Extreme heat as a result of climate change is also threatening more than half of the animal species in the rainforest, who are facing imminent extinction if nothing changes.

A statement released earlier this year by the management authority for the Wet Tropics of Queensland World Heritage Area read: “This is occurring now, not in the future, and requires an immediate response”.

The concern isn’t imagined. It’s not hyperbolic or overstated. We are losing the Daintree rainforest before our very eyes and we must commit to preserving every inch we have left.

While we might feel entirely helpless at a time when the Amazon rainforest is burning, and the Daintree is being threatened, there are a number of things we can all do to take the pressure off our rainforests.

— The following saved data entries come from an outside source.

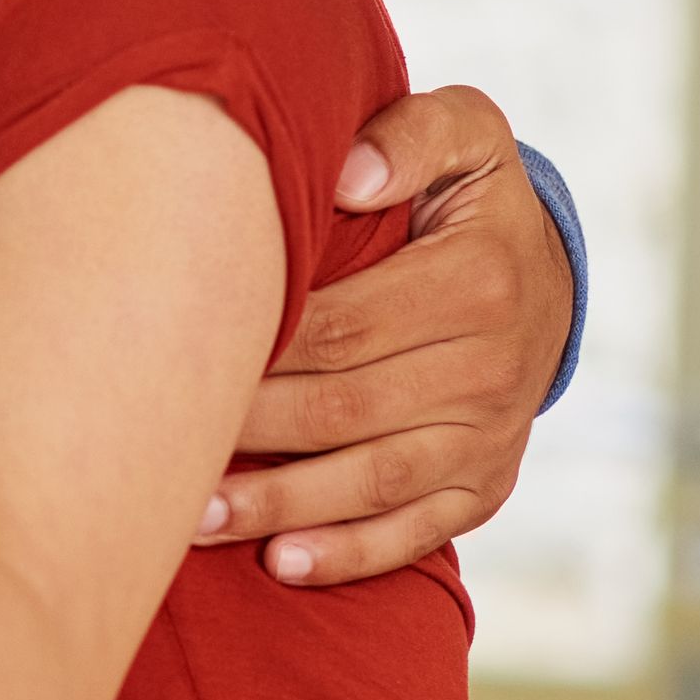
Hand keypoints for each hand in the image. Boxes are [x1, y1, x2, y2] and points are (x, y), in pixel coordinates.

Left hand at [196, 86, 575, 585]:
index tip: (177, 356)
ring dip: (278, 506)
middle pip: (341, 409)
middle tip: (154, 446)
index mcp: (476, 280)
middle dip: (247, 432)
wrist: (544, 277)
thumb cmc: (467, 199)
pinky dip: (349, 554)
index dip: (258, 346)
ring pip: (369, 481)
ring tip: (190, 519)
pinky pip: (416, 532)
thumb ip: (409, 136)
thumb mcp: (464, 135)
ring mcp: (490, 437)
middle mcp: (490, 367)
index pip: (341, 325)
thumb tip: (347, 176)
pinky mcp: (484, 488)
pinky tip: (282, 564)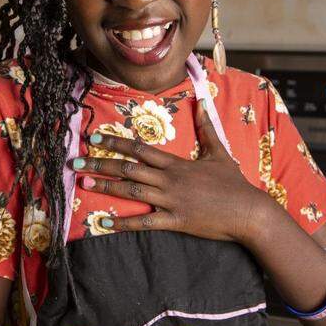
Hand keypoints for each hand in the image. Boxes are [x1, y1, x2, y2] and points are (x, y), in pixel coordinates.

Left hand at [73, 99, 269, 242]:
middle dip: (100, 165)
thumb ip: (207, 128)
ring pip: (132, 191)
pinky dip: (123, 223)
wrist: (249, 211)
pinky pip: (144, 222)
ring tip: (84, 184)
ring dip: (106, 188)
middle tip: (76, 163)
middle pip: (128, 169)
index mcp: (176, 163)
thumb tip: (202, 102)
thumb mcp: (219, 152)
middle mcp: (169, 179)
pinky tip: (105, 223)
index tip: (95, 138)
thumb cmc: (234, 183)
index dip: (116, 142)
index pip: (140, 149)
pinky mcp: (175, 221)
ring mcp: (171, 200)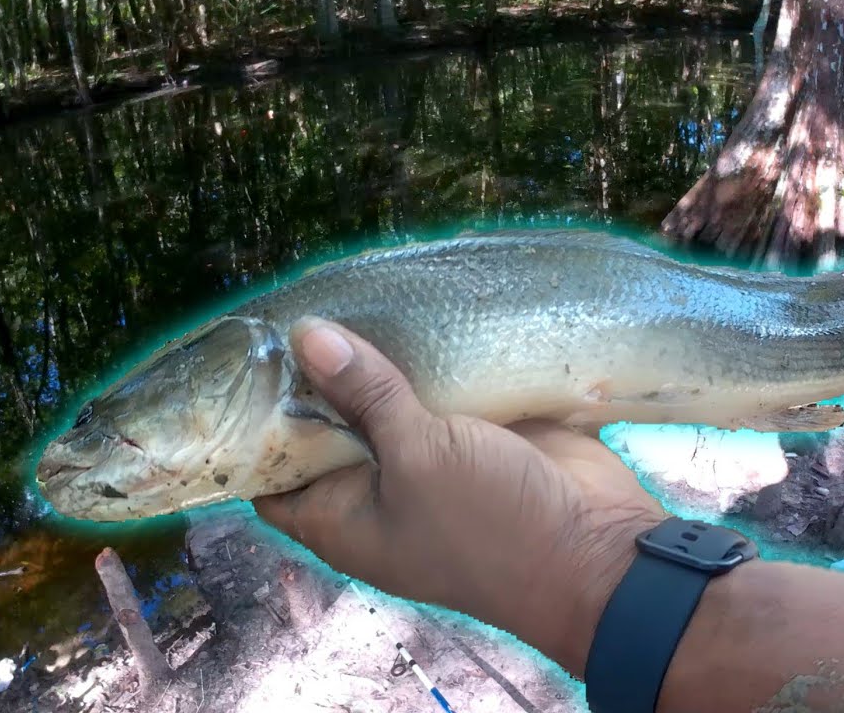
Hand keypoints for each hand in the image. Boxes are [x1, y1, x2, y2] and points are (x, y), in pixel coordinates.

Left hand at [253, 317, 667, 674]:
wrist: (597, 550)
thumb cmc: (489, 521)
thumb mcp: (418, 456)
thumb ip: (364, 395)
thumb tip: (306, 336)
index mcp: (341, 517)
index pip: (273, 474)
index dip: (252, 426)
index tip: (246, 361)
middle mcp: (376, 491)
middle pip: (329, 428)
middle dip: (315, 376)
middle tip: (296, 305)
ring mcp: (427, 463)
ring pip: (386, 404)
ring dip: (375, 361)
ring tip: (346, 292)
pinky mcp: (473, 436)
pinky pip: (438, 394)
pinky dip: (428, 359)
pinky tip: (412, 306)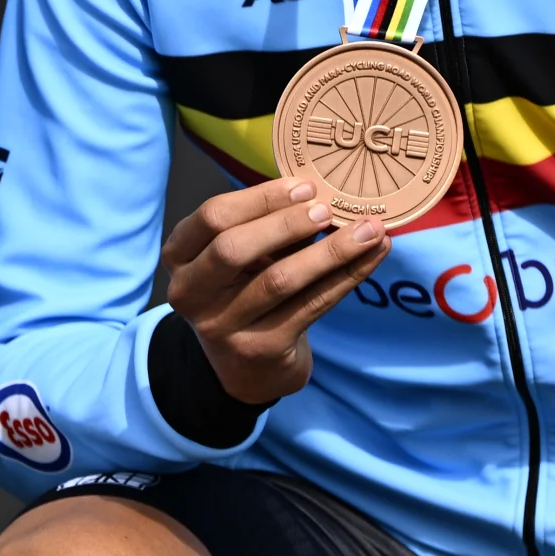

  • We can eat less meat. Trees are being cleared to make way for livestock.
  • Go paperless.
  • Do not burn firewood excessively.
  • Support Indigenous populations.
  • Consider carefully how you vote and what environmental policies are being espoused.
  • Buy responsibly sourced products.

Once a rainforest loses a certain percentage of its biodiversity, it can be irreversible. As Umair Irfan put it for Vox, “[the] orchestra will fall out of tune”.

If any good can come from the spectacle of the burning Amazon, let it be a renewed passion for our rainforests – some of the most important places in the world.